Researchers identified 204 medications and supplements, the most common being omeprazole (54%), atorvastatin (54%), frusemide (52%), aspirin (48%), amlodipine (32%), epoetin beta (30%), bisoprolol (29%), cholecalciferol (29%), calcium acetate (26%) and renal vitamin (26%).

They reviewed 399 formulations; 58 formulations (15%) contained phosphorus (with unknown amounts in 15) and 313 (78%) did not contain phosphorus. Because 44 of 70 manufacturers responded with information, the phosphorus content of 28 formulations (7%) remained unknown.

At least one formulation with phosphorus was prescribed to 169 patients (84.5%) for daily use. Assuming the 158 prescriptions with missing information contained 0 mg of phosphorus, the median daily intake of phosphorus from medications was 1.28 mg in all CKD stages, with no significant differences between stages.

For general phosphorus intake, patients with CKD stage 5D had a median daily intake of 4.09 mg of phosphorus, significantly higher than the intake among patients with CKD stages 3 to 5. Lim and colleagues suggested a higher pill burden and higher proportion of patients with stage 5D CKD prescribed phosphorus-containing medications could explain this difference.

Among 42 prescriptions with no missing information, the median daily phosphorus intake was 0.64 mg.
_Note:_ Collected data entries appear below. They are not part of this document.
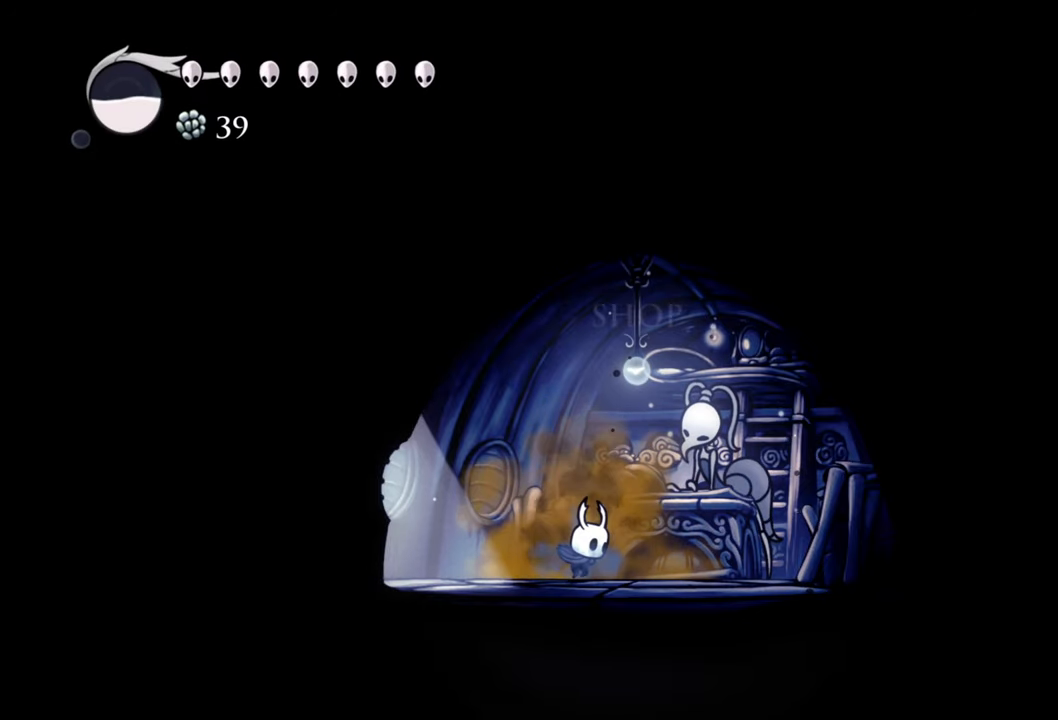
{"buttons": ["DPAD_LEFT"], "events": [[40, "DPAD_LEFT", "down"], [160, "R2", "down"], [380, "R2", "up"]]}
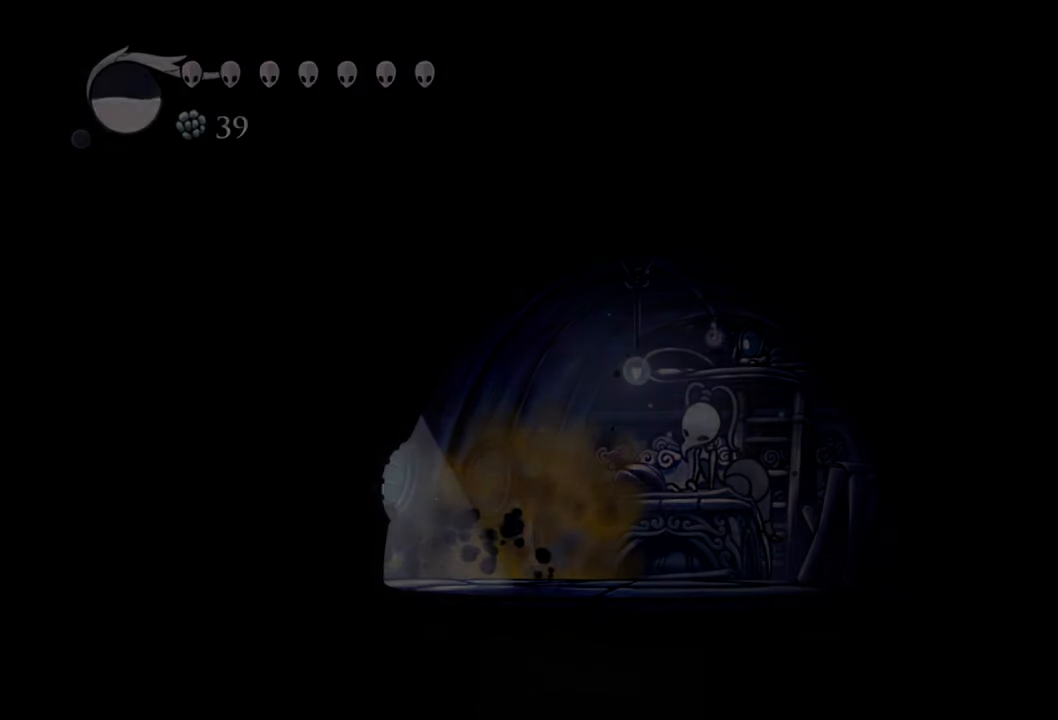
{"buttons": ["DPAD_LEFT"], "events": [[80, "R2", "down"], [300, "R2", "up"]]}
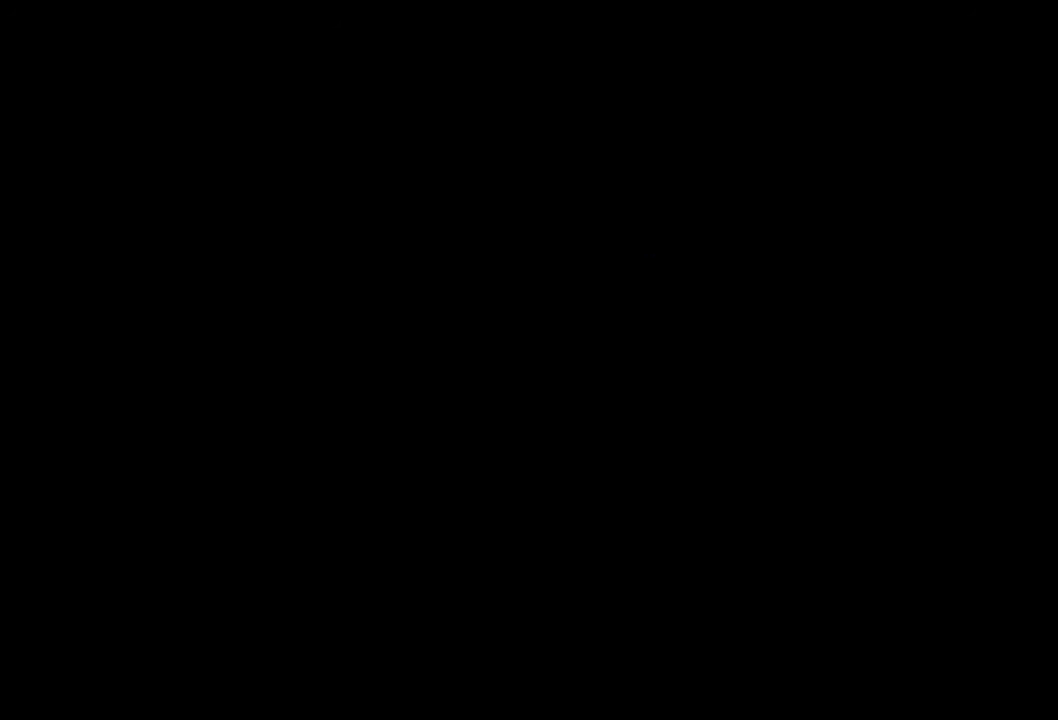
{"buttons": ["DPAD_DOWN", "DPAD_LEFT"], "events": [[420, "DPAD_DOWN", "down"]]}
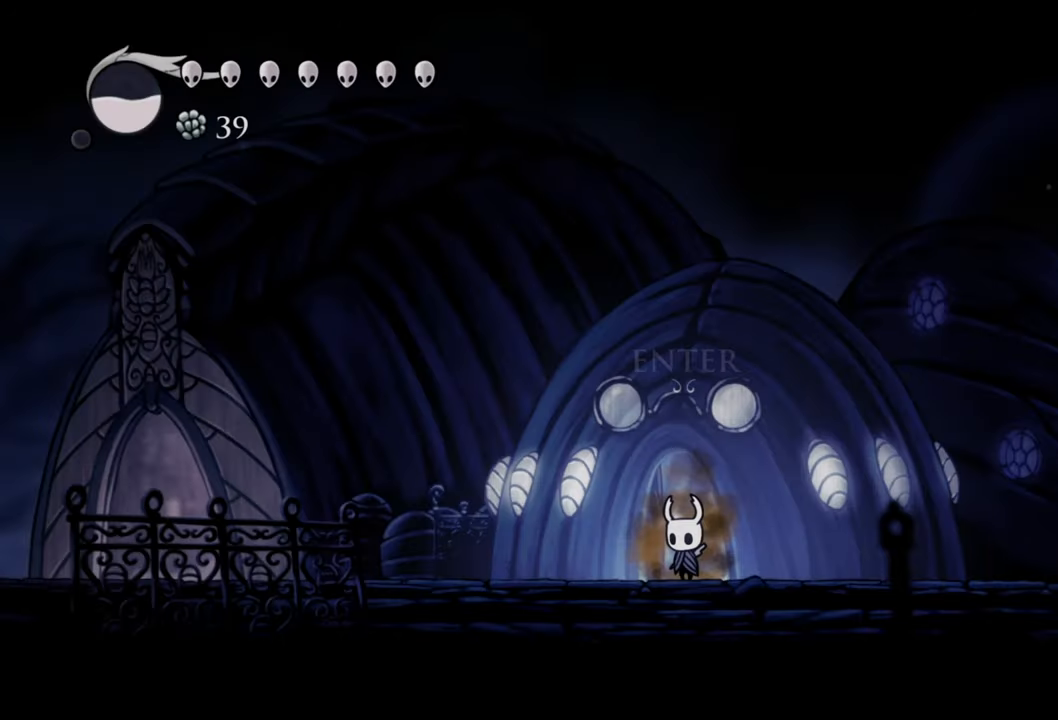
{"buttons": ["DPAD_LEFT"], "events": [[140, "R2", "down"], [240, "DPAD_DOWN", "up"], [380, "R2", "up"]]}
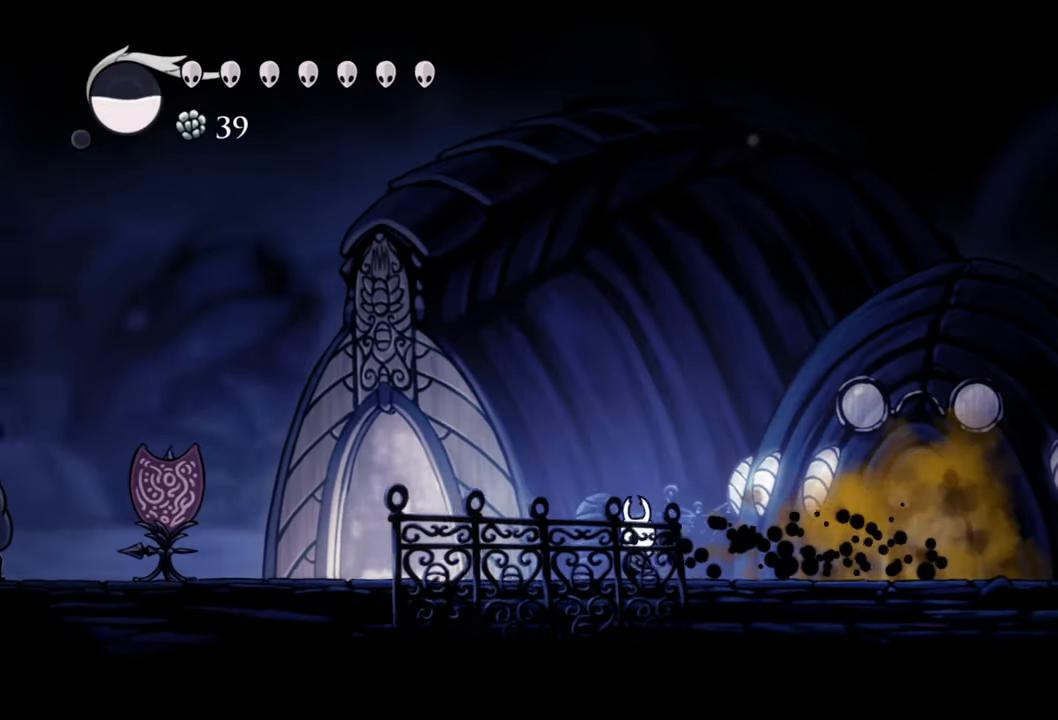
{"buttons": ["A", "DPAD_LEFT"], "events": [[80, "R2", "down"], [300, "R2", "up"], [440, "A", "down"]]}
Though phosphorus intake was low, Lim and colleagues wrote inorganic phosphates are more significant physiologically compared with organic phosphorus because of high bioavailability (greater than 90% vs. 40% to 60% for animal-based phosphates and 20% to 50% for plant-based phosphates).

The researchers suggested future studies include larger populations and collect information on serum phosphate levels.

“In the meantime, physicians may consider prescribing medications with formulations that are known to be phosphorus free in patients with persistent hyperphosphatemia, despite strict dietary restrictions and use of phosphate binders, in order to reduce additional phosphorus burden from medications,” they wrote.